W 2014 r. z powodu udaru hospitalizowano w samej Anglii 6221 osób w wieku 40–54 lat – to niemal o 2 tys. więcej niż na początku stulecia – wynika z raportu opublikowanego przez Stroke Association. Udary mózgu wśród osób w wieku produkcyjnym wiążą się ze szczególnie dotkliwymi skutkami społecznymi i ekonomicznymi.
Zdaniem ekspertów wzrost częstości udarów wśród Brytyjczyków po 40. roku życia spowodowany jest m.in. ich coraz bardziej niezdrowym (siedzącym) trybem życia oraz rosnącym problemem otyłości i cukrzycy. Wynika on także z przyczyn pozamedycznych – zwiększania się liczby mieszkańców Wysp oraz tego, że objawy udaru są – dzięki edukacji zdrowotnej – lepiej rozpoznawane i częściej raportowane.

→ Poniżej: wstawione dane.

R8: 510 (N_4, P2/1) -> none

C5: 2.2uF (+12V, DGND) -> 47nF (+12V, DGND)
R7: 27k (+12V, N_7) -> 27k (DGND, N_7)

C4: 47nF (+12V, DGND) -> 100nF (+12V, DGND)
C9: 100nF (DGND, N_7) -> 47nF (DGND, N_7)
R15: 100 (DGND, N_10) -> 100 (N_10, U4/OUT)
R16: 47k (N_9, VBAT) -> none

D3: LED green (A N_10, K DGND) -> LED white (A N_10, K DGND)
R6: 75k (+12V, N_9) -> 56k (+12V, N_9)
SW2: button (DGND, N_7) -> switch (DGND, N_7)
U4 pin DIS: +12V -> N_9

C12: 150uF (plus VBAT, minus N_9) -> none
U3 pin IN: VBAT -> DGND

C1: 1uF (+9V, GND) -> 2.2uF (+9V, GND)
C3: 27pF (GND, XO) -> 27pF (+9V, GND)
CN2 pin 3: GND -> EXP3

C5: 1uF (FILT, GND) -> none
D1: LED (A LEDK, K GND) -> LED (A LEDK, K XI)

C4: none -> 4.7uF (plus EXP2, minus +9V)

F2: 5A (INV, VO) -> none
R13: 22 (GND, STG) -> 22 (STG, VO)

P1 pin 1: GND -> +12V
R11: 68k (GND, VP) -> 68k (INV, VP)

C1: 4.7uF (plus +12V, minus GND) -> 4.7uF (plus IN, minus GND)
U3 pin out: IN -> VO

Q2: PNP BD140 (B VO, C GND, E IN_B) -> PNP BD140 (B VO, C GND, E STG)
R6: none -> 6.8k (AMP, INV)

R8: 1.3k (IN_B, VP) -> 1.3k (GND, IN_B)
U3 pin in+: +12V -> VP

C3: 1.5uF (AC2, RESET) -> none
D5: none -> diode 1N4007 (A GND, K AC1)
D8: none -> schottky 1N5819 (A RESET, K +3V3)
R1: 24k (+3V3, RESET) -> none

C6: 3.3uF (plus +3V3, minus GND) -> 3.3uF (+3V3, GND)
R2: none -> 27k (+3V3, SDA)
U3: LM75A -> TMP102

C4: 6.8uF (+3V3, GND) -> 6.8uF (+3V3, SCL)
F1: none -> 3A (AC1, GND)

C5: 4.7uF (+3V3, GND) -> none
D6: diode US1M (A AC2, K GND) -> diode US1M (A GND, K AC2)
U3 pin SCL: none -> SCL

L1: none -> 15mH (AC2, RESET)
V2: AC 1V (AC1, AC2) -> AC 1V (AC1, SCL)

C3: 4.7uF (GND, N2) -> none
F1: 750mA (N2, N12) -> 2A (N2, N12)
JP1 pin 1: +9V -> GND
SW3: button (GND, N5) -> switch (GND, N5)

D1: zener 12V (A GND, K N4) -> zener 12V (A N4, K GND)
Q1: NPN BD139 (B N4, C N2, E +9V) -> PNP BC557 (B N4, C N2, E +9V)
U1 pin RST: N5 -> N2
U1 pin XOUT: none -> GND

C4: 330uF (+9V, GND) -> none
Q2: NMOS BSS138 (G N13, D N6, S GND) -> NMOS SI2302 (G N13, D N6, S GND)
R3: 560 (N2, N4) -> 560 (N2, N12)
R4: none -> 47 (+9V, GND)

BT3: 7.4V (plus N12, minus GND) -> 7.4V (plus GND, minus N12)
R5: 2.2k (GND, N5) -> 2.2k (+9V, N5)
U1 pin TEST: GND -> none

Eksperci ze Stroke Association podkreślają, że nawet bardzo młodzi ludzie powinni być świadomi, że objawy takie jak zawroty głowy, trudności w mówieniu oraz nietypowe zmiany w wyrazie twarzy – mogą być zwiastunem udaru mózgu.
Autorzy raportu przypominając też, że udary mózgu najczęściej dotyczą osób cierpiących na nadciśnienie tętnicze oraz hipercholesterolemię. Skuteczna kontrola ciśnienia krwi oraz poziomu lipidów w surowicy odgrywa więc kluczową rolę w zapobieganiu udarom.